All lines up to and including the one that contains "and I will highly recommend you to my" are to be transcribed exactly, starting from the first line of the records.

══ RECORDS FOR THIS EXERCISE

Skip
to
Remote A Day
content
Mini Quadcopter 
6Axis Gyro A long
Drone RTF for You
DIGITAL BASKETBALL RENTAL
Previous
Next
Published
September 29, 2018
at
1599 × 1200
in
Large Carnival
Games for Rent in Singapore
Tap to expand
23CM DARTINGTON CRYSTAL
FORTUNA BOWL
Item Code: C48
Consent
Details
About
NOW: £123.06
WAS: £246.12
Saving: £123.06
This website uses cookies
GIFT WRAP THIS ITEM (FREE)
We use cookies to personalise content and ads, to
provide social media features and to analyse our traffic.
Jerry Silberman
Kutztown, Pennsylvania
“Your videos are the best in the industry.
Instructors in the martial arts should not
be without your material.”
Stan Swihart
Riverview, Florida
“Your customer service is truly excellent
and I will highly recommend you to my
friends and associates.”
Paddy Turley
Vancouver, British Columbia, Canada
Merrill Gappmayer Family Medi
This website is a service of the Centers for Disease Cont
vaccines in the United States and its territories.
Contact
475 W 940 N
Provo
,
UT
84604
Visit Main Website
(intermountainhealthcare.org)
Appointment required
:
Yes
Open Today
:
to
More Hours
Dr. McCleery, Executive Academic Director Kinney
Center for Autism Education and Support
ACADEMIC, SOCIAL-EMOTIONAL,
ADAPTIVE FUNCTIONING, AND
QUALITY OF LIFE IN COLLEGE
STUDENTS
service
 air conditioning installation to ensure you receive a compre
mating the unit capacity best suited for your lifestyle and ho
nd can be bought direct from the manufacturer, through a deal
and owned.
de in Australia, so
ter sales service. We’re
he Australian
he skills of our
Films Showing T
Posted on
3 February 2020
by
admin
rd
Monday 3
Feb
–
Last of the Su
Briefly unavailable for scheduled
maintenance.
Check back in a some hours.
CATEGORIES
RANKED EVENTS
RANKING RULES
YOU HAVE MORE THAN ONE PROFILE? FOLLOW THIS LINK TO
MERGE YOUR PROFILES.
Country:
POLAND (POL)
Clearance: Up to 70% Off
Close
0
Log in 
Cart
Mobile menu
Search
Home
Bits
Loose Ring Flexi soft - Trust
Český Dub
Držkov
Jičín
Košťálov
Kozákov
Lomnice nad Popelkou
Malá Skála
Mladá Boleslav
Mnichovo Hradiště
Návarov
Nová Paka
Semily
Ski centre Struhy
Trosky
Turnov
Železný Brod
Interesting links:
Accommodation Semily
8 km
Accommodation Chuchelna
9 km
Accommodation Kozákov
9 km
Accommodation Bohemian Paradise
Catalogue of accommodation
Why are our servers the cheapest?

════

TASK RESULT
Skip
to
Remote A Day
content
Mini Quadcopter 
6Axis Gyro A long
Drone RTF for You
DIGITAL BASKETBALL RENTAL
Previous
Next
Published
September 29, 2018
at
1599 × 1200
in
Large Carnival
Games for Rent in Singapore
Tap to expand
23CM DARTINGTON CRYSTAL
FORTUNA BOWL
Item Code: C48
Consent
Details
About
NOW: £123.06
WAS: £246.12
Saving: £123.06
This website uses cookies
GIFT WRAP THIS ITEM (FREE)
We use cookies to personalise content and ads, to
provide social media features and to analyse our traffic.
Jerry Silberman
Kutztown, Pennsylvania
“Your videos are the best in the industry.
Instructors in the martial arts should not
be without your material.”
Stan Swihart
Riverview, Florida
“Your customer service is truly excellent
and I will highly recommend you to my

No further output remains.